2861 posts in 839 days


#8 posted 04-23-2020 04:49 PM

@AJ2 I had a heck of a time setting the knife height. I was trying the method where you measure how far you can “pull” a straight edge by hand turning the cutter wheel. Having three knives and adjustable outfeed would only add a fourth thing to screw up for me. Using the 123 block and dial gauge I was able to set the blades dead even with the outfeed table and get flat boards. The only way I can tune the infeed table is to buy a straight edge that would cost about half of what I paid for the jointer. As you said, it sounds like a pain to do so if I start getting poor quality due to infeed table I may just sell it and trade up. It will get me by until it doesn’t for now.

View bandit571's profile

bandit571

29687 posts in 3921 days


#9 posted 04-23-2020 04:56 PM

They actually sold a knife setter gauge FOR that jointer….work pretty well, too….

-- A Planer? I'M the planer, this is what I use

View Aj2's profile

Aj2

4064 posts in 3036 days


#10 posted 04-23-2020 06:18 PM



@AJ2 I had a heck of a time setting the knife height. I was trying the method where you measure how far you can “pull” a straight edge by hand turning the cutter wheel. Having three knives and adjustable outfeed would only add a fourth thing to screw up for me. Using the 123 block and dial gauge I was able to set the blades dead even with the outfeed table and get flat boards. The only way I can tune the infeed table is to buy a straight edge that would cost about half of what I paid for the jointer. As you said, it sounds like a pain to do so if I start getting poor quality due to infeed table I may just sell it and trade up.

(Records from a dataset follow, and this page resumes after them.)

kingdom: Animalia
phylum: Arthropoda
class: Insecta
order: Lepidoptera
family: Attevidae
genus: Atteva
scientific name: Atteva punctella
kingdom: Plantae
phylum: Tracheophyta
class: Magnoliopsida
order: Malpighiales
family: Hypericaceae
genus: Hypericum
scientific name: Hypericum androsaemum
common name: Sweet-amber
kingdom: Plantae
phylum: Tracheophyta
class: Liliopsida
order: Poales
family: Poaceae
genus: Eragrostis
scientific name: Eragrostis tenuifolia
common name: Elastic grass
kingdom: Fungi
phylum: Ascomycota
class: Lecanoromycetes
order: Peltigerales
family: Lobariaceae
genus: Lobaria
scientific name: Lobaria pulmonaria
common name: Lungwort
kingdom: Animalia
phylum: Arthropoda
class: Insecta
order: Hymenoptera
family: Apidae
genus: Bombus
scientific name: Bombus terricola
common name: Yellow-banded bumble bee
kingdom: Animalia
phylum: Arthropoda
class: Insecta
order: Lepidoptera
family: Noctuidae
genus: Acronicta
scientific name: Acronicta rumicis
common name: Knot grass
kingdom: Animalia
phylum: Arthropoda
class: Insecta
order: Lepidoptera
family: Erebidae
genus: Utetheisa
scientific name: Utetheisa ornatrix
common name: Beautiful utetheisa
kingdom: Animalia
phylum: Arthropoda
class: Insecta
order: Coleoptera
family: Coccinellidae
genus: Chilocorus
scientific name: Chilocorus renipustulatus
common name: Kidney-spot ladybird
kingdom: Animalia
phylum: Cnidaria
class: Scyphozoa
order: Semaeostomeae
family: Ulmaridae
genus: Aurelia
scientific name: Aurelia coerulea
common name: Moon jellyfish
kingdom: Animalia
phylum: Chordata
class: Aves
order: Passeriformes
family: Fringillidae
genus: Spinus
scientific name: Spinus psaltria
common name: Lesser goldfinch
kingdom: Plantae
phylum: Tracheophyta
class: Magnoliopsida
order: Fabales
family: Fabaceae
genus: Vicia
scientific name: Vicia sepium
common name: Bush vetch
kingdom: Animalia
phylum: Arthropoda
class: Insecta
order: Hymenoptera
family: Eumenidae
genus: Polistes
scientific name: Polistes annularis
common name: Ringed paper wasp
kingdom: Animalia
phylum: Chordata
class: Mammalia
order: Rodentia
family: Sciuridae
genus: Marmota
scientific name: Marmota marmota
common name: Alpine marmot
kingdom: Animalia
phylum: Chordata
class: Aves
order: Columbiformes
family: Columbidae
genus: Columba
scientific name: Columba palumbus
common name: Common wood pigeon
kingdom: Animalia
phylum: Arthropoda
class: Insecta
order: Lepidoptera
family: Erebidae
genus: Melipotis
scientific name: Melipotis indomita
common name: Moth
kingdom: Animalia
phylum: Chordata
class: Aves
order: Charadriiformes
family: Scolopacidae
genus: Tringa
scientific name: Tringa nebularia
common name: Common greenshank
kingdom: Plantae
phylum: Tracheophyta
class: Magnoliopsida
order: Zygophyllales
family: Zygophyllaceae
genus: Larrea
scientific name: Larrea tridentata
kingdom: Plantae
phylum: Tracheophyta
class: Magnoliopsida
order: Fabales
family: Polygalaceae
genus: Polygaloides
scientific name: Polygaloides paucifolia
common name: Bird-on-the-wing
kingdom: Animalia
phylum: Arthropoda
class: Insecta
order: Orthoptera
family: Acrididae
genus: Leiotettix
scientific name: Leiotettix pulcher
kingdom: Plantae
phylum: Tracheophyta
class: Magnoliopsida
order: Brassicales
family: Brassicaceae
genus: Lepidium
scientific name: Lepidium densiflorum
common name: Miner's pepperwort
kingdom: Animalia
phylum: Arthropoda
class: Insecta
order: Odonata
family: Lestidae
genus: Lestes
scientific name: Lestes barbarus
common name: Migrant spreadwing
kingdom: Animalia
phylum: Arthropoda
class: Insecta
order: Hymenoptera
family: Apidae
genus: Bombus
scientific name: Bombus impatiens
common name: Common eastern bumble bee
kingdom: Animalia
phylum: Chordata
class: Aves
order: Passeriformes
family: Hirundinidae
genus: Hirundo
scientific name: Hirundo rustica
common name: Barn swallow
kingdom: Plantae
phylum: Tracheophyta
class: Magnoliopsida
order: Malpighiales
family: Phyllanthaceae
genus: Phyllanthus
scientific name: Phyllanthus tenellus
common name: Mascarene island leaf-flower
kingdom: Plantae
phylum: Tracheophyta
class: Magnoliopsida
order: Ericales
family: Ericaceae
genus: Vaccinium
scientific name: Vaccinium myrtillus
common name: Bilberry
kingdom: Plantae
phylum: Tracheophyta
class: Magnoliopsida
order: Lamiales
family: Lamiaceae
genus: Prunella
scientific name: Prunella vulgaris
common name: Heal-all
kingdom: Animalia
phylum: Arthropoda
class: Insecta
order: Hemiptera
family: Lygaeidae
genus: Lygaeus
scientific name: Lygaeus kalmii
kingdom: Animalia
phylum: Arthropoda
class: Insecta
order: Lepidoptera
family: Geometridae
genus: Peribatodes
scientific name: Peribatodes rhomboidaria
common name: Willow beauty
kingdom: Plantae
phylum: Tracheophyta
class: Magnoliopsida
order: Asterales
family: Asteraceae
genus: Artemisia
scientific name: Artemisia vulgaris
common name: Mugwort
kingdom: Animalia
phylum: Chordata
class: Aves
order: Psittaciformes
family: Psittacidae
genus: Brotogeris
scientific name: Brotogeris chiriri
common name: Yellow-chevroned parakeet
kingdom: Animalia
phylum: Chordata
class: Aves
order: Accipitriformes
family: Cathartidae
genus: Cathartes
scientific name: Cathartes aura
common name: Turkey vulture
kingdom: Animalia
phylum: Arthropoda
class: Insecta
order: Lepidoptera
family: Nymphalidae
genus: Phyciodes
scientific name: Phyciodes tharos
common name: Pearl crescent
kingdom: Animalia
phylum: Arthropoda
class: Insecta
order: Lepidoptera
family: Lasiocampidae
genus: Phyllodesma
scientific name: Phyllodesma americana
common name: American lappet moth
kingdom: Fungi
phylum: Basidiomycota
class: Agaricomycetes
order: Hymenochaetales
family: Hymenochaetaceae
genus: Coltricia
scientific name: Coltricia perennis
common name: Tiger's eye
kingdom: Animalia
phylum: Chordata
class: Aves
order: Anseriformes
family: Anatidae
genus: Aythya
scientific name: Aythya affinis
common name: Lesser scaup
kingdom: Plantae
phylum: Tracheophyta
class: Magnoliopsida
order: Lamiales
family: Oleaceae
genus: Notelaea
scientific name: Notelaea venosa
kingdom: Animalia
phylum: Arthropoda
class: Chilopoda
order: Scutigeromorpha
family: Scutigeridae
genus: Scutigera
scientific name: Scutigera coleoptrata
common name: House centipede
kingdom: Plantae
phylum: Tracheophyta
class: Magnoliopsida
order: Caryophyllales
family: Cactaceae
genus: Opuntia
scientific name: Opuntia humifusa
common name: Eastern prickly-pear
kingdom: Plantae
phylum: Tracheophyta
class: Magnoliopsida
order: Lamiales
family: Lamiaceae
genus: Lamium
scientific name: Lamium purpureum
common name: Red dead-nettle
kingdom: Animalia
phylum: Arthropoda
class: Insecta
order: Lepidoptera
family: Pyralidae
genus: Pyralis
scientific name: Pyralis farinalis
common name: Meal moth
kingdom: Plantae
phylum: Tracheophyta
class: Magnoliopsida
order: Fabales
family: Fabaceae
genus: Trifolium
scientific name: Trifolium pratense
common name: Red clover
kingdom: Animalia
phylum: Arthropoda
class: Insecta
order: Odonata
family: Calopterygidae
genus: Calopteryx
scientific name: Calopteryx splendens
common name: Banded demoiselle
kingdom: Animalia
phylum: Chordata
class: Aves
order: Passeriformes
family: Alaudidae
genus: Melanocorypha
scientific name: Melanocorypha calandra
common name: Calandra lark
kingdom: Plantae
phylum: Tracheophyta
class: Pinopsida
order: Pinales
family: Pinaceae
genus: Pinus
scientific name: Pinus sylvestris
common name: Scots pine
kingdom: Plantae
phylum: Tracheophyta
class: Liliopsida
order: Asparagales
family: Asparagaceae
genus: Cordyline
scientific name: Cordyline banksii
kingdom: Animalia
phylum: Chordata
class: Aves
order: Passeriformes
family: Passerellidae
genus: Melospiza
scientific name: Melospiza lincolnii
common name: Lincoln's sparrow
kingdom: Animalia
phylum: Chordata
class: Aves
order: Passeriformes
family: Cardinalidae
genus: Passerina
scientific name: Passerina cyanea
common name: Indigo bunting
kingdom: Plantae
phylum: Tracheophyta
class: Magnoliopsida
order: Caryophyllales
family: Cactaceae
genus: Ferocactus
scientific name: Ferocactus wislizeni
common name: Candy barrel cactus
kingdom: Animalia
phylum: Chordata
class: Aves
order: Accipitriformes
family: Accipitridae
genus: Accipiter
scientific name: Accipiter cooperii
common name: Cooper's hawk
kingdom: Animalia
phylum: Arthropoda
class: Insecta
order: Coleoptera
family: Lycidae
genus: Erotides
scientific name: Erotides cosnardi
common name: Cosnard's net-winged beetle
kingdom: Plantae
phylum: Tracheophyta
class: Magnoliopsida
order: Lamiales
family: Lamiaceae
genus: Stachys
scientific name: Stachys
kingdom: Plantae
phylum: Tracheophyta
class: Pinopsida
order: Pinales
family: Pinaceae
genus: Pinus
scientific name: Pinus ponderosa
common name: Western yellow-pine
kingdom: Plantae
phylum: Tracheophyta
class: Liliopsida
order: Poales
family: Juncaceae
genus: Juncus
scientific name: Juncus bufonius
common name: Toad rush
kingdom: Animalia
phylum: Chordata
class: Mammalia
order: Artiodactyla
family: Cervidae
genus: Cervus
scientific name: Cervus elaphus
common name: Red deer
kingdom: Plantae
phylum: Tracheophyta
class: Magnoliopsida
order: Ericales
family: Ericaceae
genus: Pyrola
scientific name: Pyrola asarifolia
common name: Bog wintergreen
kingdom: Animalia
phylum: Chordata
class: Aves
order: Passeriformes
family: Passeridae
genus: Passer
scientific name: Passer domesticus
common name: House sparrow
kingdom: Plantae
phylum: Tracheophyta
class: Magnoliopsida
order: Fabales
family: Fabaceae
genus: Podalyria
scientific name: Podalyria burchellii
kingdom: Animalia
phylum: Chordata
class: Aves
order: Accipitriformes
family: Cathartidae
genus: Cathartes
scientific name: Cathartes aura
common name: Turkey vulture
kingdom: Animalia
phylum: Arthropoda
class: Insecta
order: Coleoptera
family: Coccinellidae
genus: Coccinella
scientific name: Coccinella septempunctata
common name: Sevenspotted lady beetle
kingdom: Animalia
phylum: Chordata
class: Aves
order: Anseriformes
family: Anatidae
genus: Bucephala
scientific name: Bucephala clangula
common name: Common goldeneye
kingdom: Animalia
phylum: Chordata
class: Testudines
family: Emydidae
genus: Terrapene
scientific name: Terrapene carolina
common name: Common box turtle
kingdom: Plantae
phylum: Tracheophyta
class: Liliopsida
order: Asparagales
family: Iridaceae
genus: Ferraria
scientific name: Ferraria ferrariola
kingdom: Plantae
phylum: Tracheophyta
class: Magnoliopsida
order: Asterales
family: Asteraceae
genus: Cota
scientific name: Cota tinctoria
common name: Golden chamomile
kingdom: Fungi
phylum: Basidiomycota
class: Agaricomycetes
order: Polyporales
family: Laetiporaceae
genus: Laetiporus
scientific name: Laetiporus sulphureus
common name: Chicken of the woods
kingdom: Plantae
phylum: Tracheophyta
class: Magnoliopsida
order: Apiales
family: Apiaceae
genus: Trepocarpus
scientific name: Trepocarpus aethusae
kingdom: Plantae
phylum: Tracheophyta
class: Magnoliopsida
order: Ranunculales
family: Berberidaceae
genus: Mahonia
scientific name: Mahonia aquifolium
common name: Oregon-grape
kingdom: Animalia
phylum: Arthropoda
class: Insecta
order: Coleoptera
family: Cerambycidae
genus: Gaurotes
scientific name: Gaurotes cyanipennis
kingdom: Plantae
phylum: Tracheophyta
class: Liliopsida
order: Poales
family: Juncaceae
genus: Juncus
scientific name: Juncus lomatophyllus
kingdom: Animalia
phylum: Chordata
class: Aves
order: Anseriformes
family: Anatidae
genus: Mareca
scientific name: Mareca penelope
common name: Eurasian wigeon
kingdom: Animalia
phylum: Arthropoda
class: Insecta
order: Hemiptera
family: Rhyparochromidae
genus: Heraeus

It will get me by until it doesn t for now.

- controlfreak

I’m not sure what tune the infeed table means. I do think most get the functions of a jointer mixed up.
Raising and lowering the infeed and outfeed tables on a tuned up jointer is not a big deal.
Alignment of jointer beds so that when they are raised and lowered is something every decent jointer that China has copied has.
Some jointers are set up once at the factory and are not really meant be tweaked for coplaner. But they are meant to be raised and lowered.
One example of a jointer that set up at the factory is a dovetail ways.
This guy teaches woodworking and has a good all around explanation of a jointer.
https://m.youtube.com/watch?v=ob3V5SVrqAw&list=LL&index=10&t=459s

-- Aj

View ibewjon's profile

ibewjon

2634 posts in 4031 days


#11 posted 04-23-2020 07:18 PM

I had one for thirty years, and it was great out of the box. I didn’t have a good enough square or other tools to check it. Built a lot of cabinets and other projects. It is fine to start with for less than the asking price IF you can get a blade guard. I just gave mine to my nephew. I see them in Illinois for no more than $200, with blade guard and without rust. Personally, I wouldn’t have a jointer with out a blade guard. Just too dangerous.

View Bill_Steele's profile

Bill_Steele

776 posts in 2969 days


#12 posted 04-23-2020 07:36 PM

I had one of these jointers 10+ years ago—my dad passed it on to me. I was never able to get it adjusted correctly. The out-feed table is fixed if I remember correctly. I ended up giving it away and bought a Jet jointer that I’ve been very happy with.